The conversation about “Big Data” represents the first time in history companies have been able to not only store, but make practical use of the information they collect from us. In the near future technology will likely know so much about us solely from the data we share that it will proceed to create for us a personal world tailored exactly to our needs and wants – before we even have the chance to need or want it.
While the option to opt out still exists, such as the one provided by Google’s latest AI messaging project Allo, people that refuse to relinquish enough personal data will limit their interaction with wider and wider circles of technology, as the dependency on data becomes more realized.
“The less data you’re willing to share, the less we can personalize the experience for you,” remarked Kobo’s Givoni.
To many consumers, the most important questions about data collection are those about privacy, while corporations value the insights they can derive from the data they collect. Not only can companies learn more and more about the people they’re selling to, but they can use that information to sell better and more directly.
It’s becoming more and more important for companies too be able to verify that the information they have in their care is secured against the ever-growing threat of cyber attacks. The company cares, Lee stated, because it knows that consumers relinquish their information on the understanding that it will be protected.
“With technology innovation, we should be mindful of some risk, but we really care about our privacy issues and protecting our data house,” said Under Armour’s Lee.
Givoni went on to confirm however that she believed Industry and academic standards will emerge that require companies to publicize that their websites and apps adhere to certain principles of data protection. “As a scientist, I view it as less of a dilemma and more of a problem to solve. People who do this for a living will have to think about it and find a way for data to be used in a way that makes people feel comfortable,” she said.
So in essence, “big data” can be defined as the biggest data set a company can fathom to deal with at any given time. Whatever “big” means to you, that’s what “big data” is, since there is no quantifiable measurement. However, more meaningfully, “big data” refers to detecting patterns within massive (massive) datasets to deliver an experience for the customer that’s tailored specifically to their needs.

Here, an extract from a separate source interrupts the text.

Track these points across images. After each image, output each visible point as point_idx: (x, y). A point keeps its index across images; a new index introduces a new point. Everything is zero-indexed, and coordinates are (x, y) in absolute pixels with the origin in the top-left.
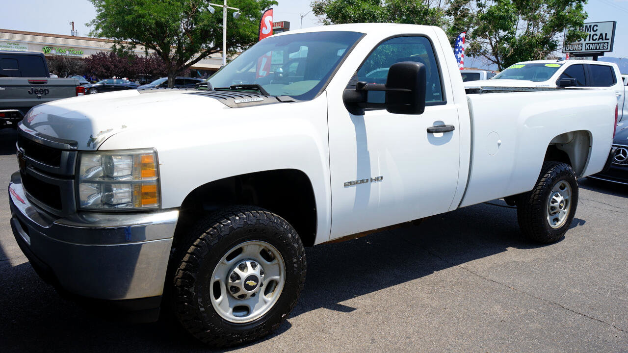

A company gets to know you better, so it can serve you better. However, it goes far deeper than that – into the homes, smartphones and bank accounts of consumers.
Despite this knowledge, while data mining can make many people uncomfortable, it’s a process that’s consistently being refined and perfected. It will grow increasingly necessary and more inconspicuous because as we’ve seen, statistical insights or “big data” will determine the way companies operate in the future, and therefore the day will surely come when encryption and innovation can coexist.
Until that day comes, say hello to the hundreds of corporations peering up at you through your smartphone display.